Stored data:

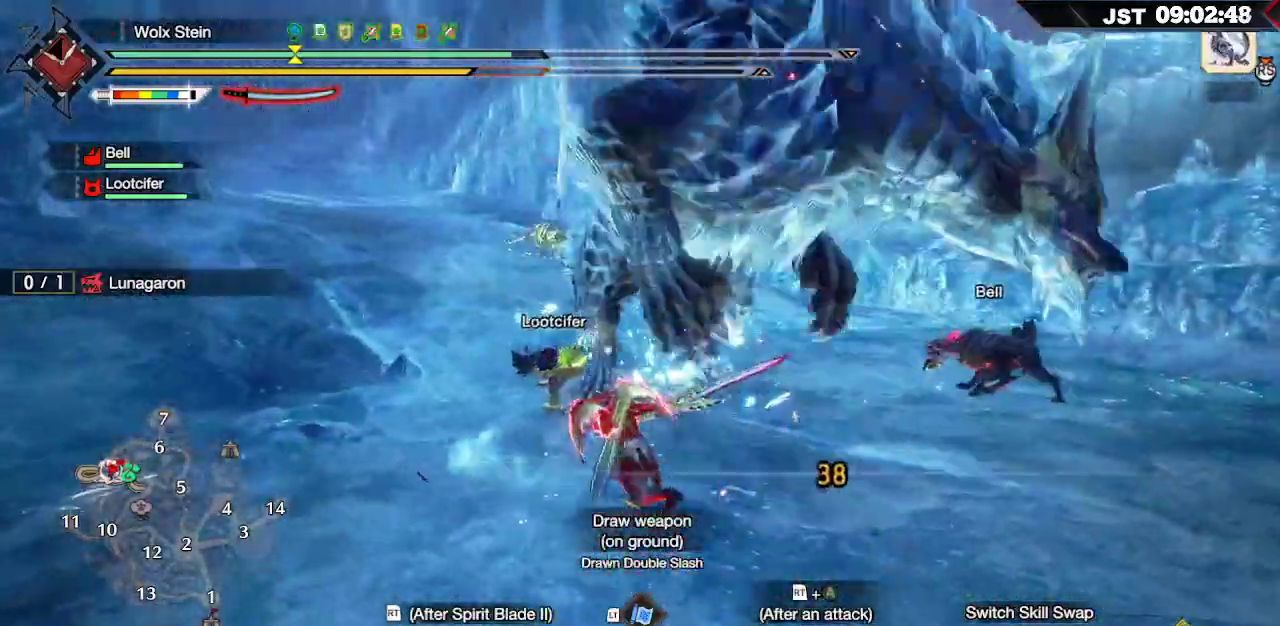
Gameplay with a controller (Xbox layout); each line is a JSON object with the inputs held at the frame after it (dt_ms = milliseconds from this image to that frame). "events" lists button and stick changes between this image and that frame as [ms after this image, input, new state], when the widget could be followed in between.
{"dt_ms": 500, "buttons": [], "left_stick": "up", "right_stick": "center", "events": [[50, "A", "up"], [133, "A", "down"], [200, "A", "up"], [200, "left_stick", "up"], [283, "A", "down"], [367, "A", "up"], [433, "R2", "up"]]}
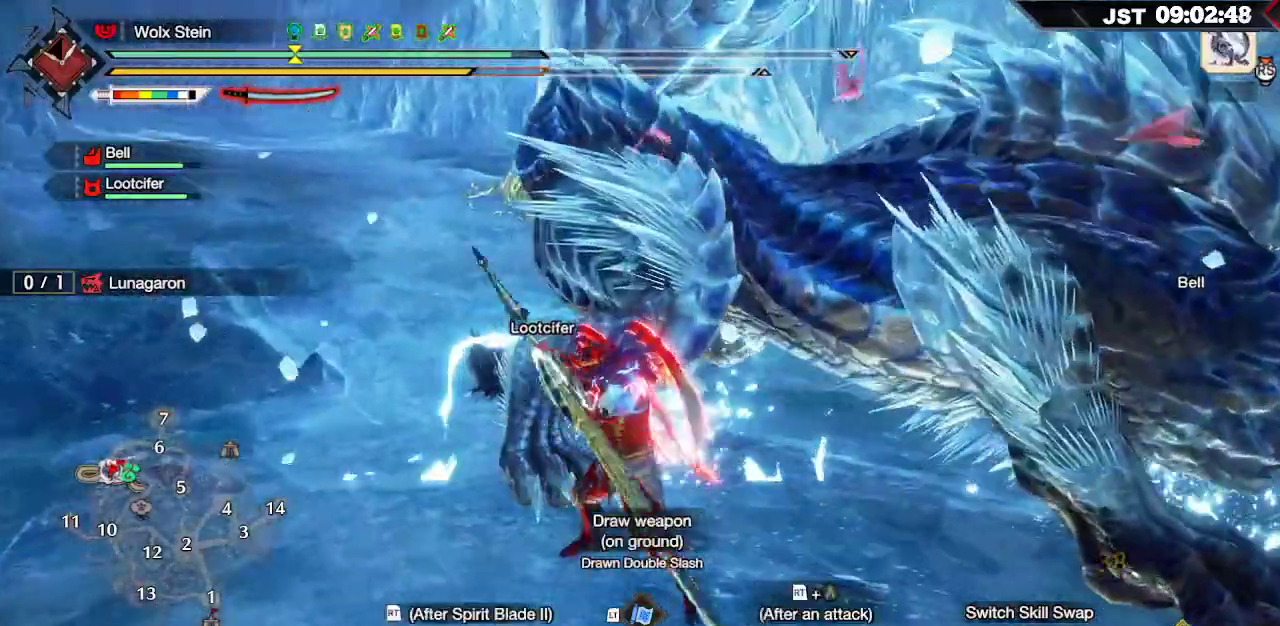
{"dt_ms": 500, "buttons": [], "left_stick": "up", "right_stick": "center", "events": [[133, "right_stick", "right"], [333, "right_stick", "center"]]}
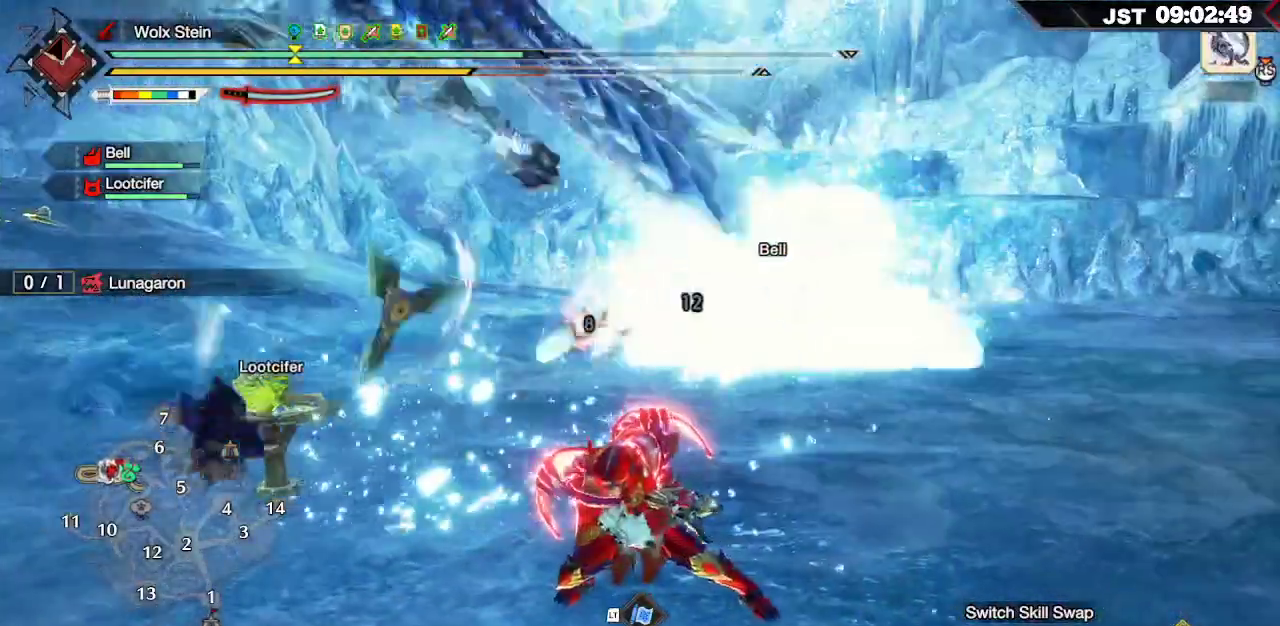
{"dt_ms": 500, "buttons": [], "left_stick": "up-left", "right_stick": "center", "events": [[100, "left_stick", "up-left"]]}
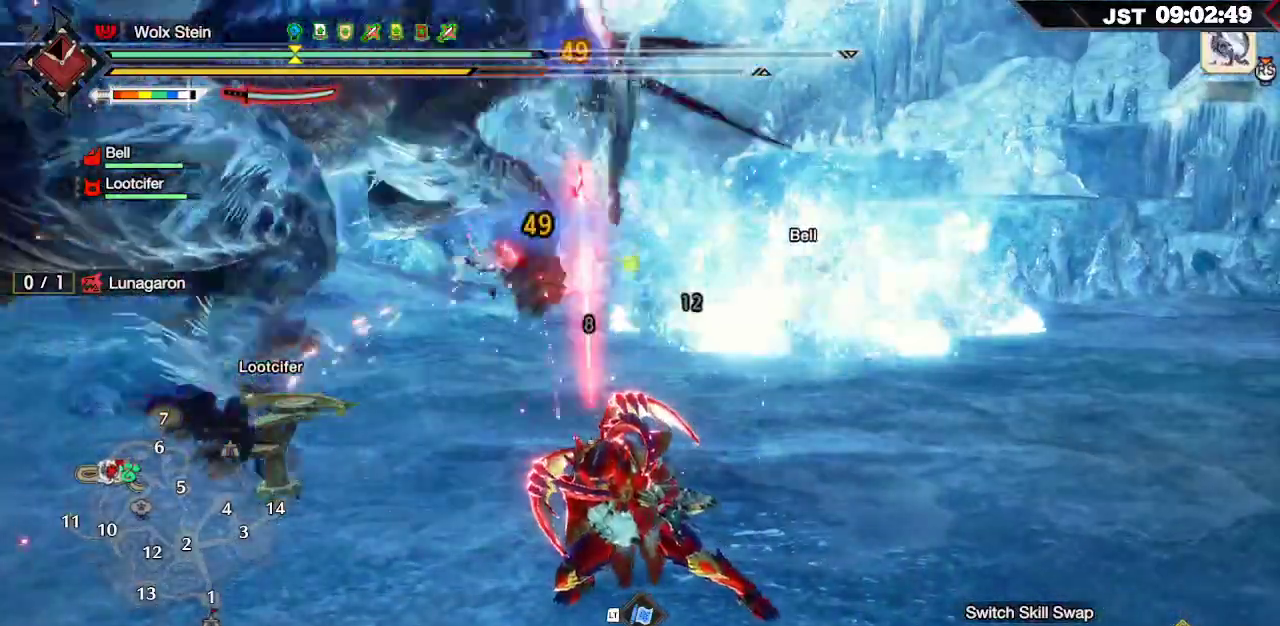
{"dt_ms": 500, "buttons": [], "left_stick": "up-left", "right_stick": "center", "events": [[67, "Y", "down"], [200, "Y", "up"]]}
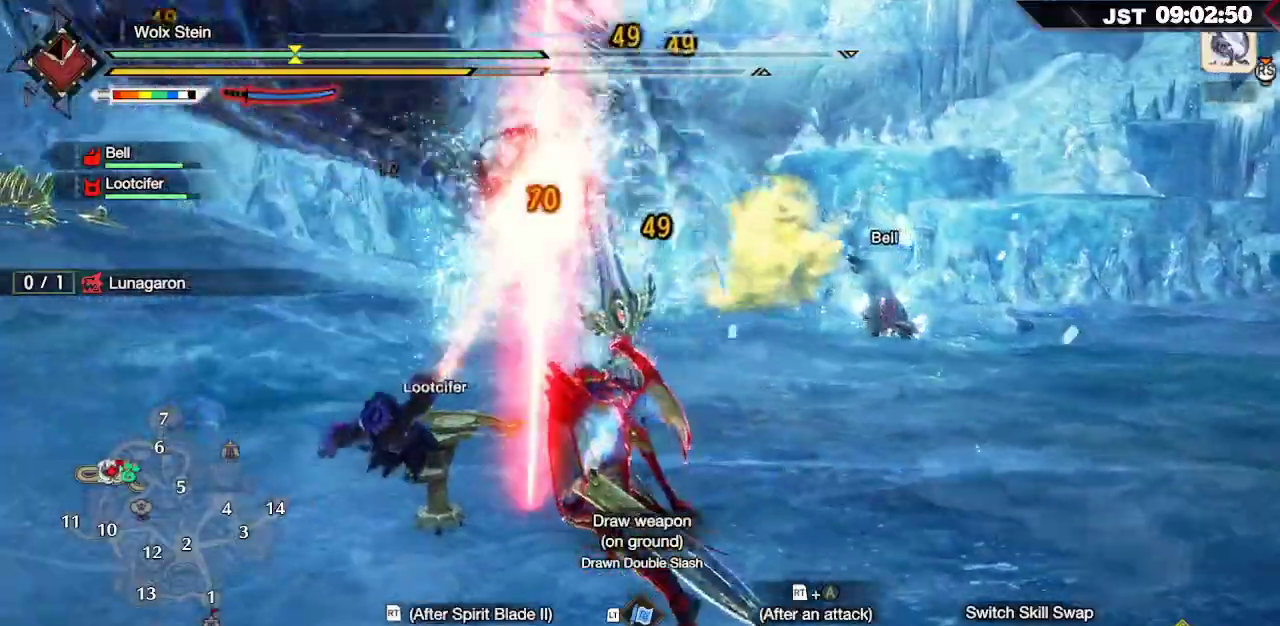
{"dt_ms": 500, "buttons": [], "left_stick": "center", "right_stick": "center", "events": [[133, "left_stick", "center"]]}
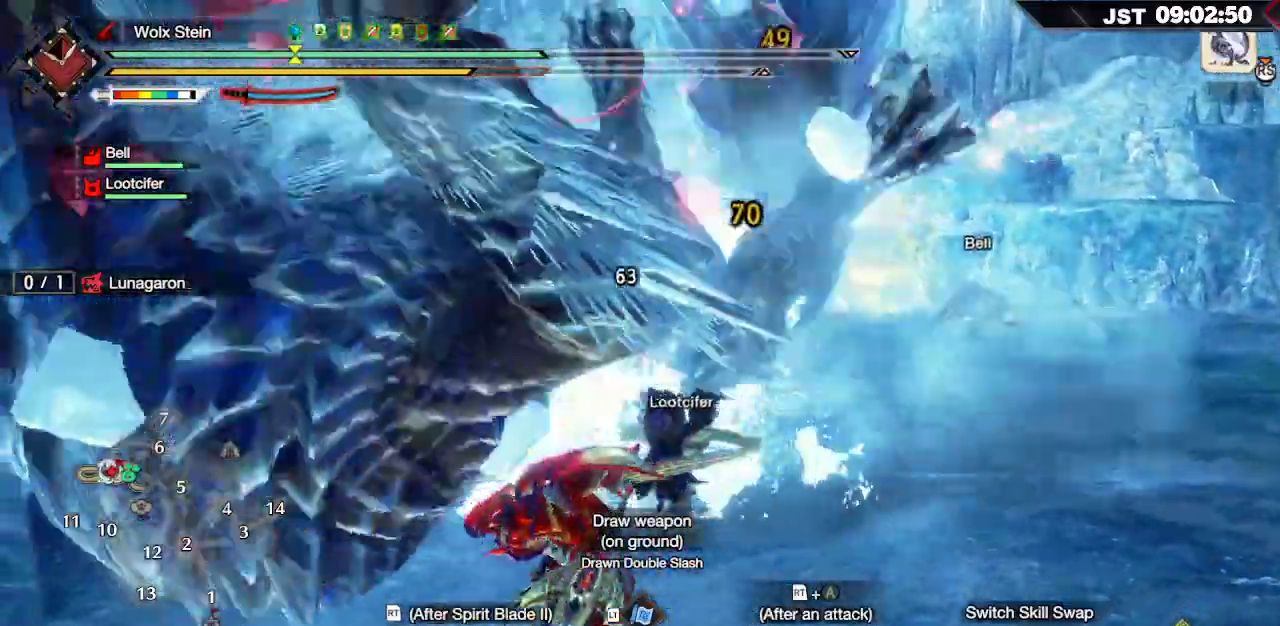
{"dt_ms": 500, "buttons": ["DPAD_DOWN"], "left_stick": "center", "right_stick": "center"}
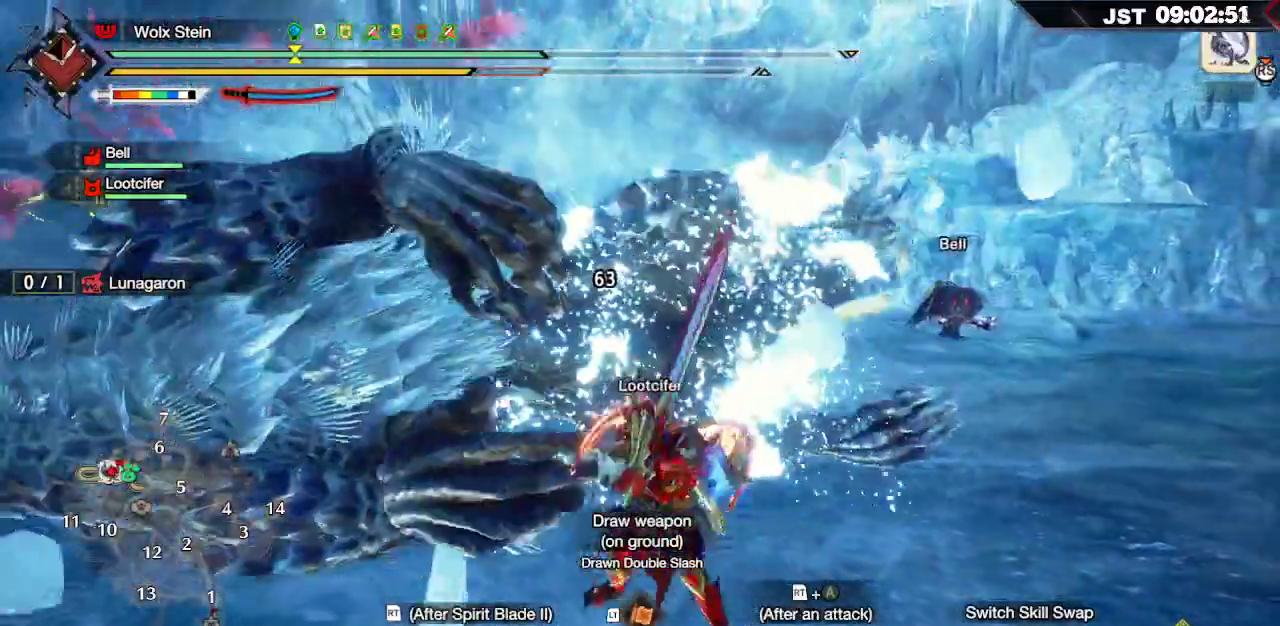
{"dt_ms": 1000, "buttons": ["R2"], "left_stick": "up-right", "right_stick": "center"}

The task:
Wherever a line of the entries holds the string "buttons", copy that line.

Task result:
{"dt_ms": 500, "buttons": [], "left_stick": "up", "right_stick": "center", "events": [[50, "A", "up"], [133, "A", "down"], [200, "A", "up"], [200, "left_stick", "up"], [283, "A", "down"], [367, "A", "up"], [433, "R2", "up"]]}
{"dt_ms": 500, "buttons": [], "left_stick": "up", "right_stick": "center", "events": [[133, "right_stick", "right"], [333, "right_stick", "center"]]}
{"dt_ms": 500, "buttons": [], "left_stick": "up-left", "right_stick": "center", "events": [[100, "left_stick", "up-left"]]}
{"dt_ms": 500, "buttons": [], "left_stick": "up-left", "right_stick": "center", "events": [[67, "Y", "down"], [200, "Y", "up"]]}
{"dt_ms": 500, "buttons": [], "left_stick": "center", "right_stick": "center", "events": [[133, "left_stick", "center"]]}
{"dt_ms": 500, "buttons": ["DPAD_DOWN"], "left_stick": "center", "right_stick": "center"}
{"dt_ms": 1000, "buttons": ["R2"], "left_stick": "up-right", "right_stick": "center"}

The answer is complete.